Illustration by Alex Castro / The Verge

Fiat Chrysler Automobiles (FCA) has struck a deal with Tesla to count the Silicon Valley automaker’s cars as part of its fleet in the European Union, lowering FCA’s average emissions output ahead of strict new EU regulations coming in 2021. Tesla will make “hundreds of millions of euros” from the sale of these emissions credits, according to the Financial Times.

The scheme resembles the way regulatory credits can be bought and sold in the United States, which has been a steady (if relatively small) business for Tesla for many years. The electric automaker made $103 million selling emissions credits in 2018, $280 million in 2017, and $215 million in 2016, according to a recent financial filing.

FCA, which owns brands like Jeep and Dodge, announced in mid-2018 that it plans to spend 9 billion euros (or just over $10 billion) by 2022 to add more electric and hybrid cars to its lineup. But analysts have said that is likely not enough to avoid billions of euros in fines for exceeding the EU’s target, which is 95 grams of CO2 per kilometer average across a carmaker’s whole fleet. In 2018, Fiat Chrysler’s average was estimated at 123 grams per kilometer.

Not only are the FCA fleet’s average emissions among the worst in the industry, the automaker was sued by the US Department of Justice in 2017 for allegedly using software to fool regulators into thinking its cars were compliant. FCA settled those charges for $800 million without admitting any wrongdoing, but it also recently recalled nearly 1 million vehicles in the US for violating emissions standards.

Tesla brought in $21.4 billion in revenue in 2018, with $7.2 billion coming in the final quarter alone, so hundreds of millions of euros will make up a small portion of the overall money the company generates. But Tesla might still need help with its cash this year. While the company hasn’t released financial figures for the first quarter of 2019, it announced last week that it saw a quarter-to-quarter decline in deliveries for the first time in almost two years. And CEO Elon Musk said in February that he didn’t expect the company to turn a profit in the first quarter after posting back-to-back profits for the first time in the company’s history in the second half of 2018.

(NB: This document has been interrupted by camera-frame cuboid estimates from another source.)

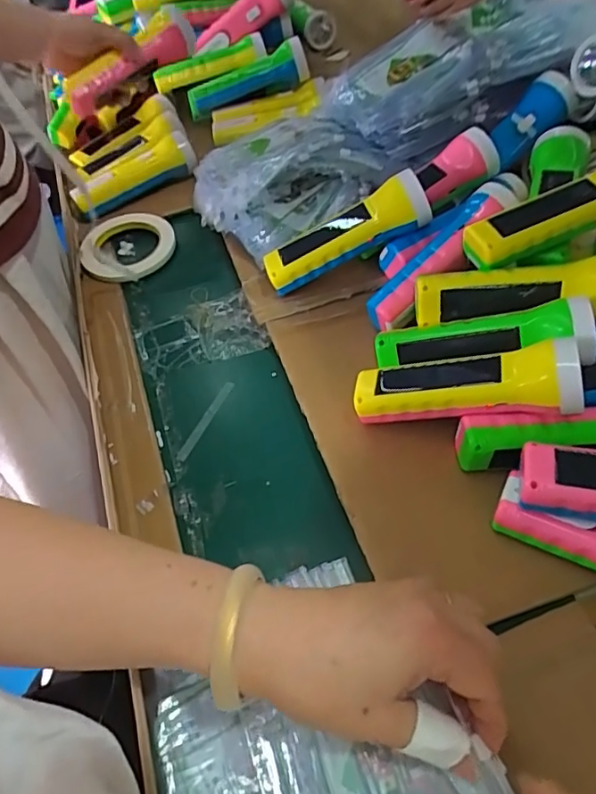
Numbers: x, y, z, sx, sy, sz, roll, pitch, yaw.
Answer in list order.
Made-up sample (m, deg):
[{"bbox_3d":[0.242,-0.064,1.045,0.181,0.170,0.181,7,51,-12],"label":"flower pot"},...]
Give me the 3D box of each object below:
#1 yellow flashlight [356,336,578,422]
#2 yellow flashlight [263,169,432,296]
[{"bbox_3d":[0.122,-0.009,0.407,0.159,0.045,0.048,-7,47,26],"label":"yellow flashlight"},{"bbox_3d":[0.046,-0.151,0.518,0.161,0.036,0.054,-26,50,13],"label":"yellow flashlight"}]

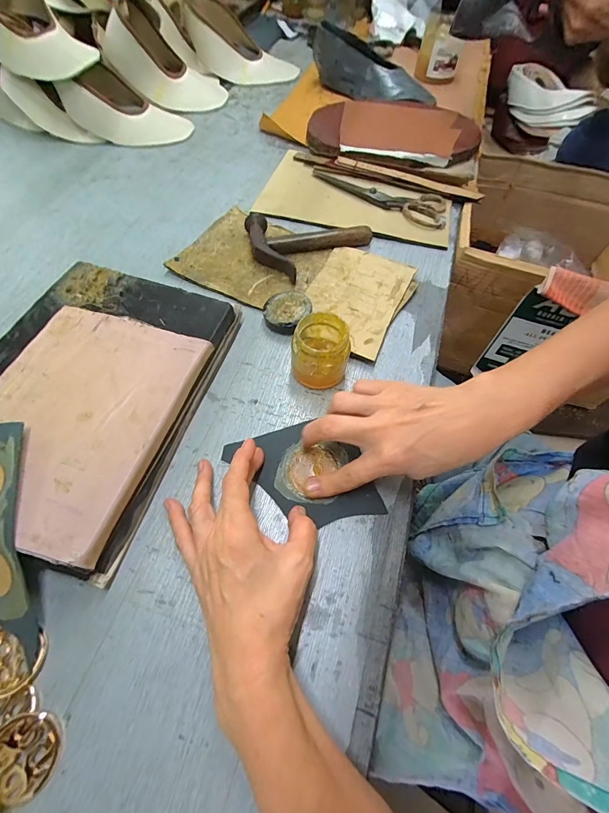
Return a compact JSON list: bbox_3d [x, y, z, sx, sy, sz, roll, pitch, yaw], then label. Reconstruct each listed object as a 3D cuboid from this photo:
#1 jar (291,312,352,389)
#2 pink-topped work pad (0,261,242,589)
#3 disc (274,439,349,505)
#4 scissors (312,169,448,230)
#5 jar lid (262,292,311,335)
[{"bbox_3d":[0.018,-0.058,0.362,0.057,0.057,0.065,17,62,8],"label":"jar"},{"bbox_3d":[-0.210,-0.016,0.346,0.208,0.048,0.294,16,62,7],"label":"pink-topped work pad"},{"bbox_3d":[0.006,0.061,0.332,0.059,0.004,0.063,1,61,-1],"label":"disc"},{"bbox_3d":[0.120,-0.343,0.548,0.232,0.006,0.078,31,65,15],"label":"scissors"},{"bbox_3d":[-0.022,-0.114,0.419,0.052,0.019,0.055,1,61,-1],"label":"jar lid"}]

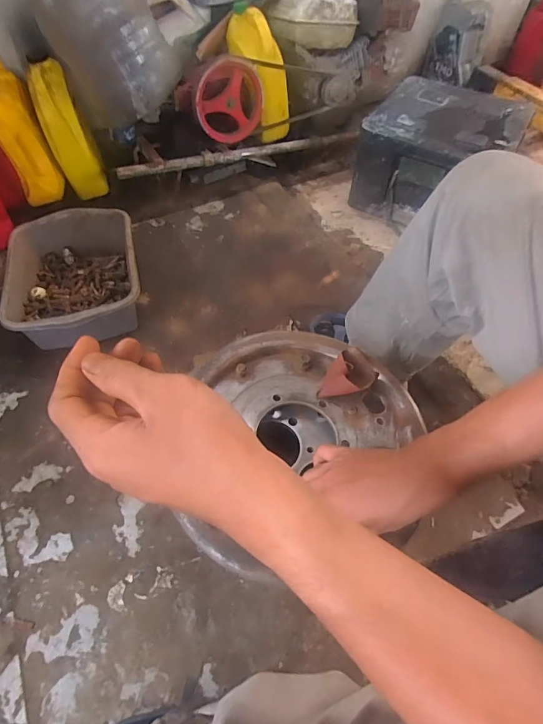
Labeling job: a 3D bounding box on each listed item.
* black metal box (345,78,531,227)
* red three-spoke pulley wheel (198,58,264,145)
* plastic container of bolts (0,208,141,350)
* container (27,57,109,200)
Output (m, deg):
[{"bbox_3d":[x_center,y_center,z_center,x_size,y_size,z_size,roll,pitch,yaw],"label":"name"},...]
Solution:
[{"bbox_3d":[0.459,-0.573,1.148,0.352,0.212,0.382,27,58,17],"label":"black metal box"},{"bbox_3d":[-0.098,-0.649,1.031,0.184,0.179,0.023,-25,59,-18],"label":"red three-spoke pulley wheel"},{"bbox_3d":[-0.417,-0.173,0.897,0.259,0.120,0.337,-12,56,-10],"label":"plastic container of bolts"},{"bbox_3d":[-0.528,-0.591,1.064,0.101,0.281,0.145,-23,58,-17],"label":"container"}]

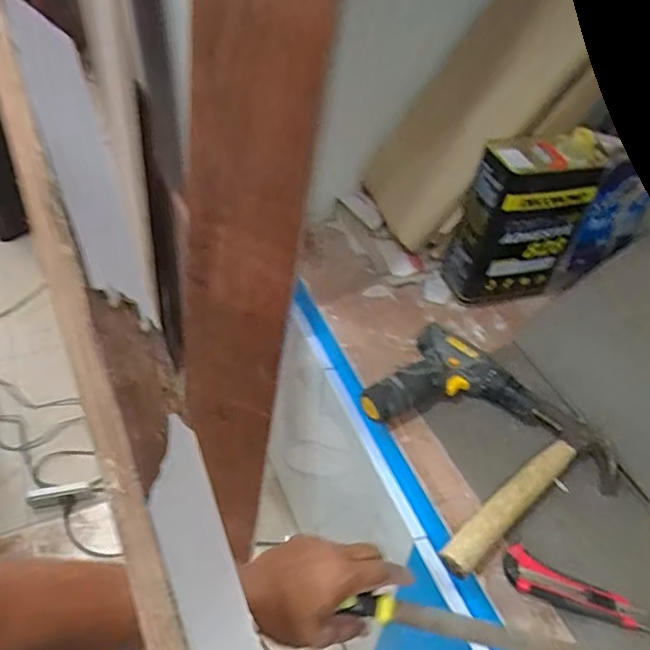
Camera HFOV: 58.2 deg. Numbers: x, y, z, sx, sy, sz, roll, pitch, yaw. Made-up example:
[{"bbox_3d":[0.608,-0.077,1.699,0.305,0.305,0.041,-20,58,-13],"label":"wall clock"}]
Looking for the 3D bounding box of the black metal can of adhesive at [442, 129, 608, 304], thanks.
[{"bbox_3d":[0.303,-0.154,0.905,0.192,0.256,0.094,-8,47,-10],"label":"black metal can of adhesive"}]

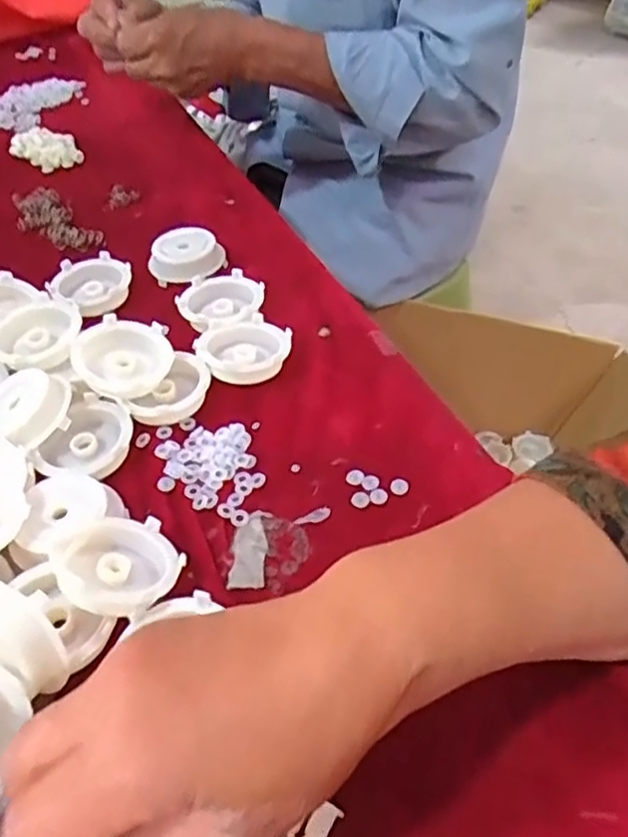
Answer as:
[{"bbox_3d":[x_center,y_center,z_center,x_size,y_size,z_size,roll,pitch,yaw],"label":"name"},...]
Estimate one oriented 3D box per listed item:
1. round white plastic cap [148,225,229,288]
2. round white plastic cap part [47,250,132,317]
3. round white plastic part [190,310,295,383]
[{"bbox_3d":[-0.098,-0.127,0.511,0.057,0.020,0.051,-10,45,-6],"label":"round white plastic cap"},{"bbox_3d":[-0.165,-0.101,0.496,0.066,0.017,0.055,27,53,27],"label":"round white plastic cap part"},{"bbox_3d":[-0.044,-0.046,0.433,0.057,0.019,0.056,-2,45,2],"label":"round white plastic part"}]

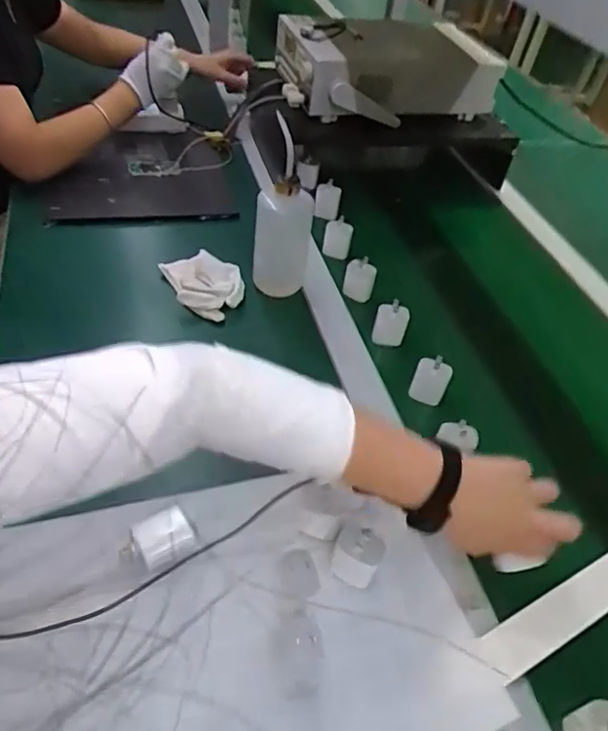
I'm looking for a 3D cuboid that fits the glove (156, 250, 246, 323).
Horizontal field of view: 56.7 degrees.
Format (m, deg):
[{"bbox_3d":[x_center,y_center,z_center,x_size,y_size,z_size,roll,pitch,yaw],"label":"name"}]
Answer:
[{"bbox_3d":[-0.138,-0.110,0.787,0.093,0.041,0.131,-16,51,-23],"label":"glove"}]

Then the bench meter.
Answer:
[{"bbox_3d":[0.147,-0.538,1.013,0.370,0.111,0.223,-8,48,-16],"label":"bench meter"}]

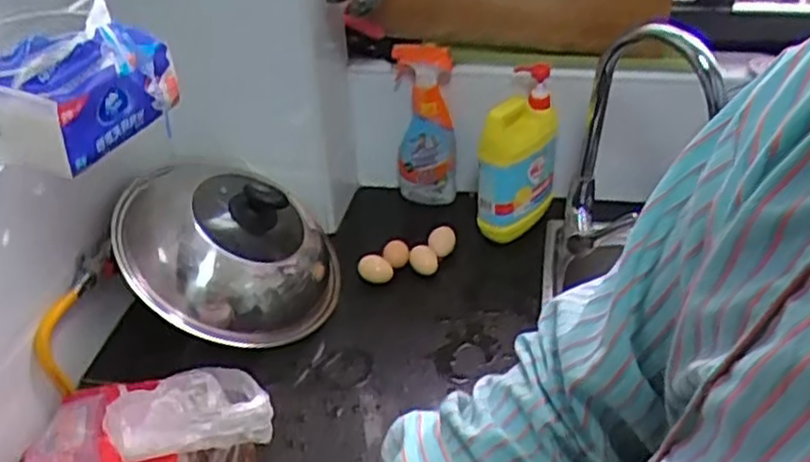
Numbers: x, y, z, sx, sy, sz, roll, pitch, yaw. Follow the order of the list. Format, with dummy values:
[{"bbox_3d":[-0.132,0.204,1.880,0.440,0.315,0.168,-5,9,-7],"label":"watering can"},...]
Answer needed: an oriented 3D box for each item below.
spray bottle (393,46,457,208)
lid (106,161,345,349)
[{"bbox_3d":[0.032,-0.169,1.226,0.091,0.254,0.070,-6,36,-3],"label":"spray bottle"},{"bbox_3d":[-0.235,0.010,1.016,0.298,0.123,0.271,17,48,-20],"label":"lid"}]

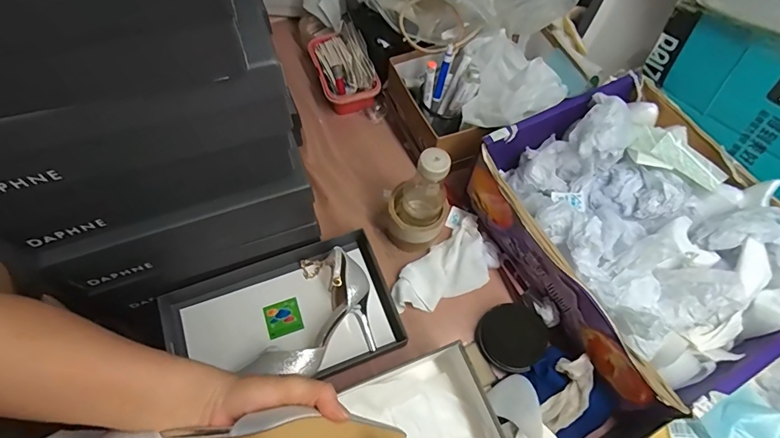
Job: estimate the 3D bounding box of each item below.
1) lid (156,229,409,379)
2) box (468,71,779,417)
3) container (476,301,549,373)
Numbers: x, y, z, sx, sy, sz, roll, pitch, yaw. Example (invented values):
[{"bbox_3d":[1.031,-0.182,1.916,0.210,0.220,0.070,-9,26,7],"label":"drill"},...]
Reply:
[{"bbox_3d":[-0.149,0.139,0.599,0.304,0.068,0.179,-20,66,-12],"label":"lid"},{"bbox_3d":[0.342,0.009,0.597,0.312,0.156,0.397,-24,67,-14],"label":"box"},{"bbox_3d":[0.170,0.163,0.602,0.088,0.016,0.088,-5,66,12],"label":"container"}]

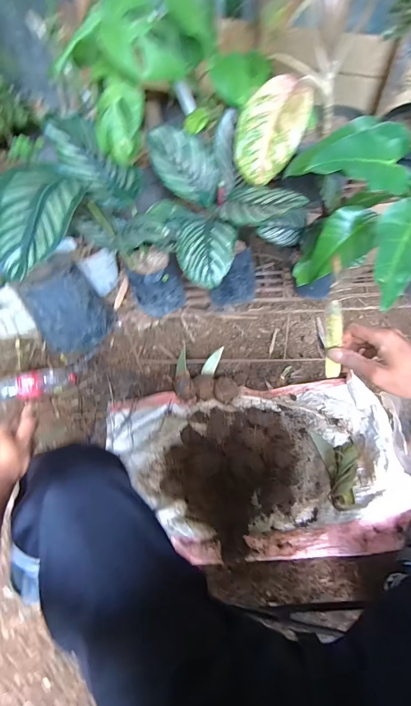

Tesla finished 2018 with $3.7 billion in cash, but $920 million of that was used to pay off some of the company’s $11 billion debt that came due in March. Following the release of the delivery figures, some typically bullish Wall Street analysts (like Morgan Stanley’s Adam Jonas) estimated that the automaker burned through more of those reserves this quarter. Jonas and others have also estimated that Tesla will need to raise more money this year — something Musk has denied.